La giornalista messicana ha dato ai vescovi una serie di suggerimenti, anche molto concreti: «Se l’accusa si dimostra credibile, dovete informare sui processi in corso, su ciò che state facendo, dovete dire che avete allontanato il colpevole dalla sua parrocchia o da dove esercitava, dovete dirlo voi, sia nelle diocesi sia in Vaticano». E ancora, «a volte, il bollettino della Sala Stampa della Santa Sede informa su una rinuncia senza spiegarne le ragioni», mentre «la notizia della rinuncia di un sacerdote che ha commesso abusi dovrebbe essere data con chiarezza, in modo esplicito».
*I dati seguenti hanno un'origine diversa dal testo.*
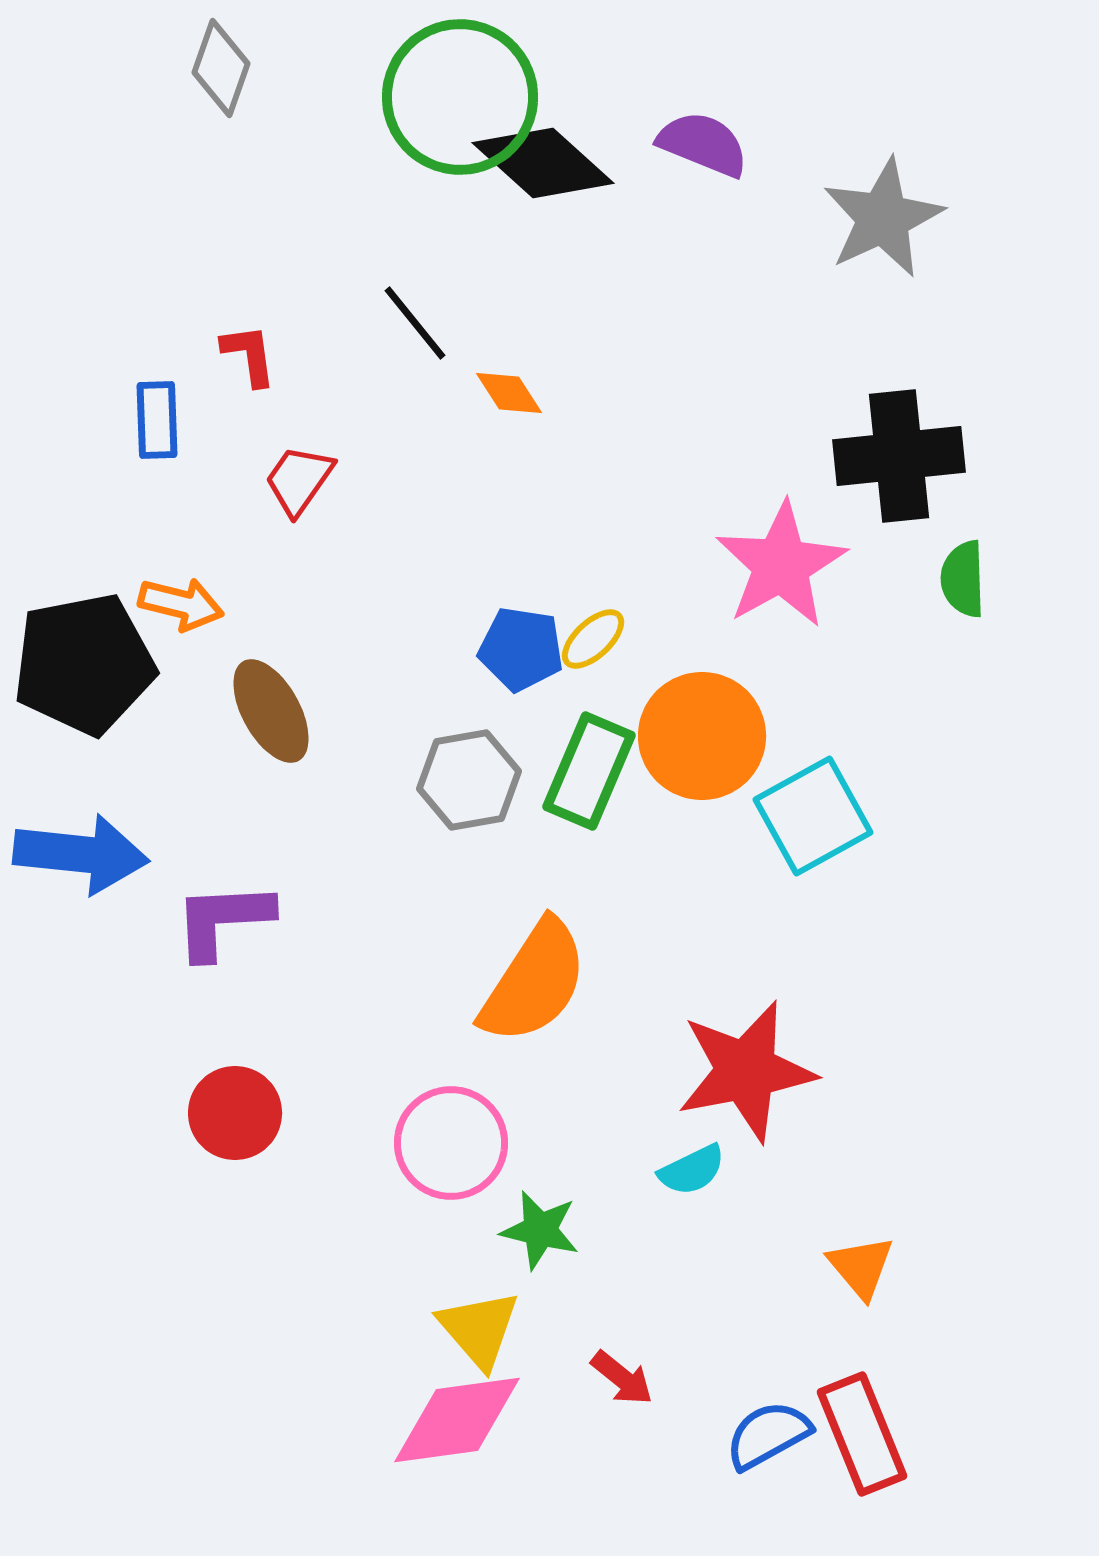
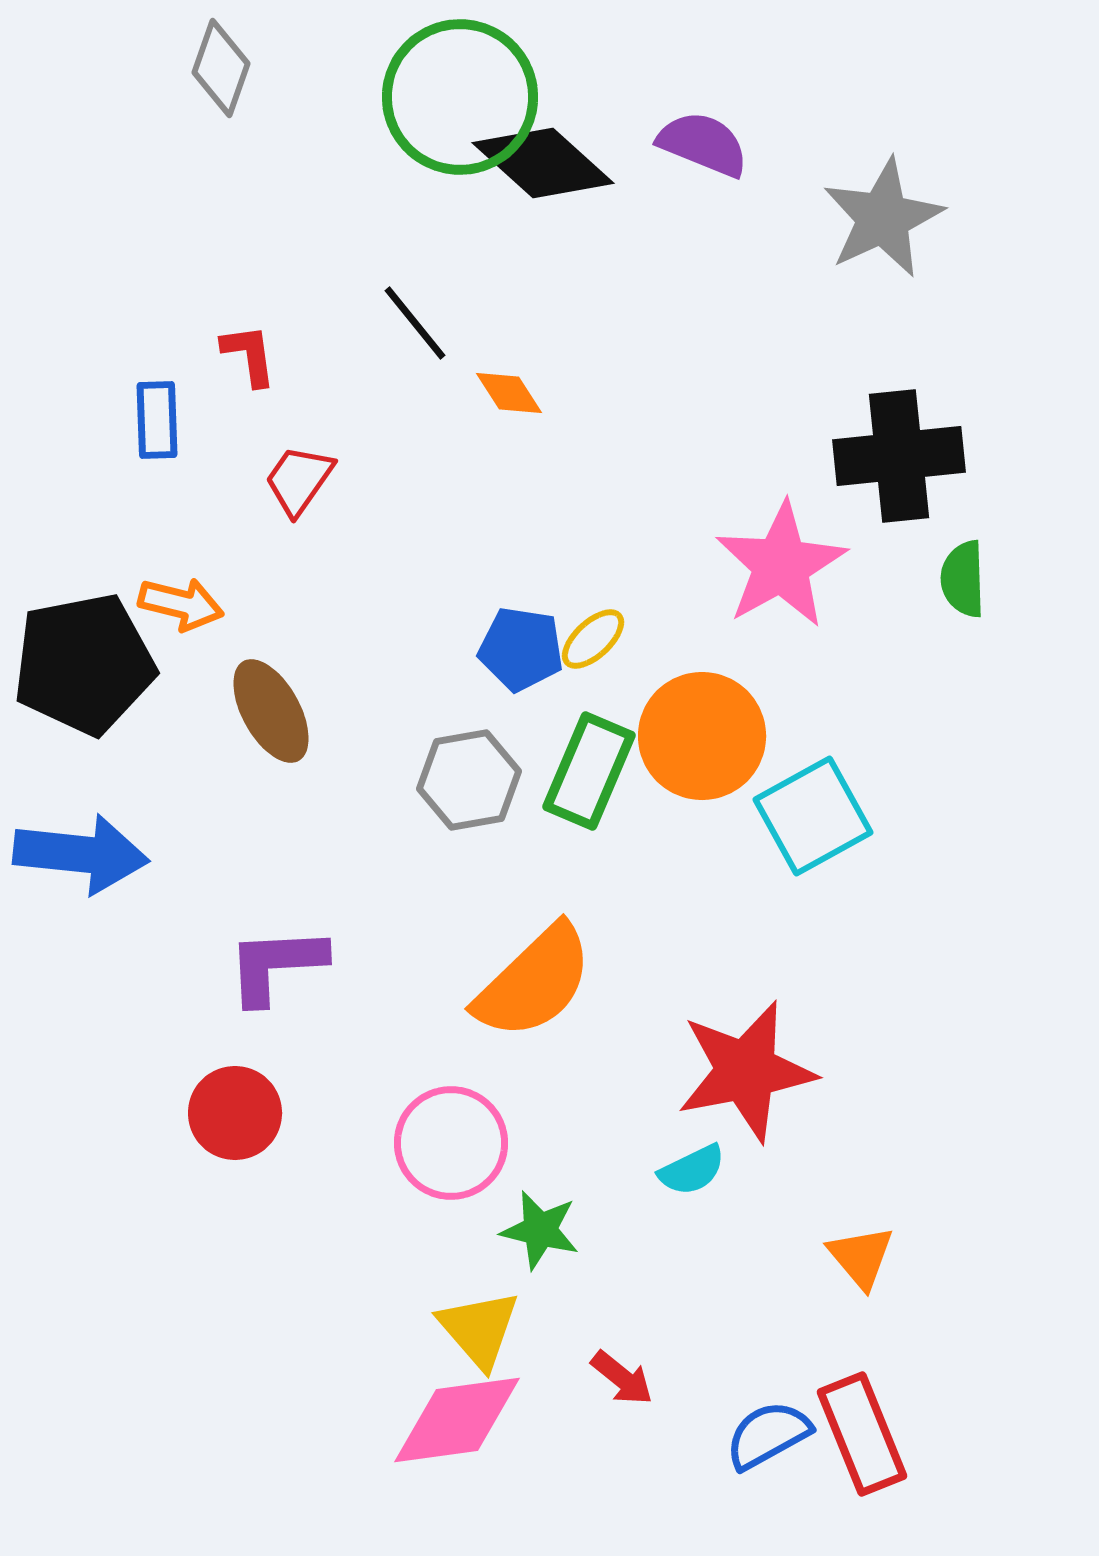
purple L-shape: moved 53 px right, 45 px down
orange semicircle: rotated 13 degrees clockwise
orange triangle: moved 10 px up
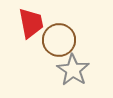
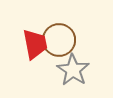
red trapezoid: moved 4 px right, 21 px down
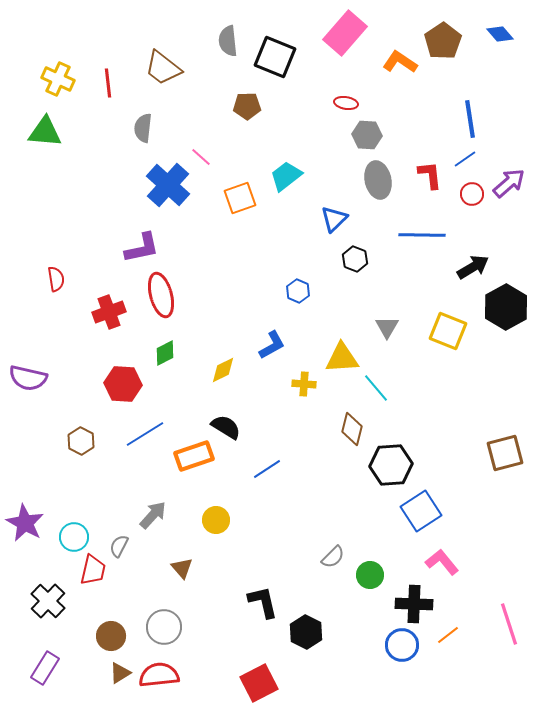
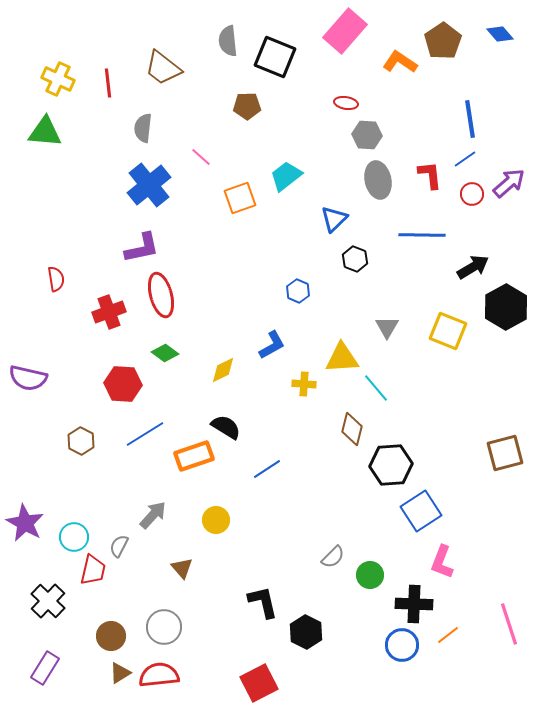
pink rectangle at (345, 33): moved 2 px up
blue cross at (168, 185): moved 19 px left; rotated 9 degrees clockwise
green diamond at (165, 353): rotated 64 degrees clockwise
pink L-shape at (442, 562): rotated 120 degrees counterclockwise
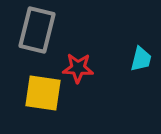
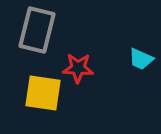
cyan trapezoid: rotated 100 degrees clockwise
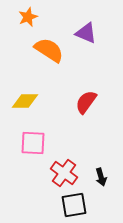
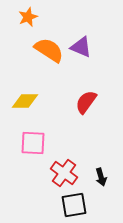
purple triangle: moved 5 px left, 14 px down
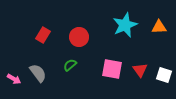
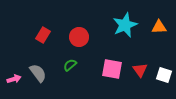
pink arrow: rotated 48 degrees counterclockwise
I vescovi dovrebbero sapere che «non si può parlare di questo tema se non si è ascoltato le vittime»; la Chiesa «dovrebbe avere, a tutti i livelli, esperti della comunicazione, e ascoltarli quando le dicono che conviene sempre più informare che tacere o addirittura mentire» ed è infine necessario «comunicare meglio», perché «la cattiva informazione, o la scarsa informazione, ha causato danni enormi, ha fatto del male alle vittime e alle loro famiglie, non ha permesso che si facesse giustizia, ha fatto vacillare la fede di molta gente».

 

Valentina Alazraki ha concluso il suo discorso con un ultimo pungolo in merito al tema delle suore e religiose vittime di abusi sessuali: «Vorrei che in questa occasione la Chiesa giocasse all'attacco e non in difesa, com’è avvenuto nel caso degli abusi sui minori. Potrebbe essere una grande opportunità perché la Chiesa prenda l’iniziativa e sia in prima linea nella denuncia di questi abusi, che non sono solo sessuali ma anche di potere».

Lasciata la riunione dei vescovi, la giornalista messicana, accompagnata in Sala Stampa vaticana dal direttore ad interim Alessandro Gisotti è stata accolta dai colleghi presenti con una standing ovation.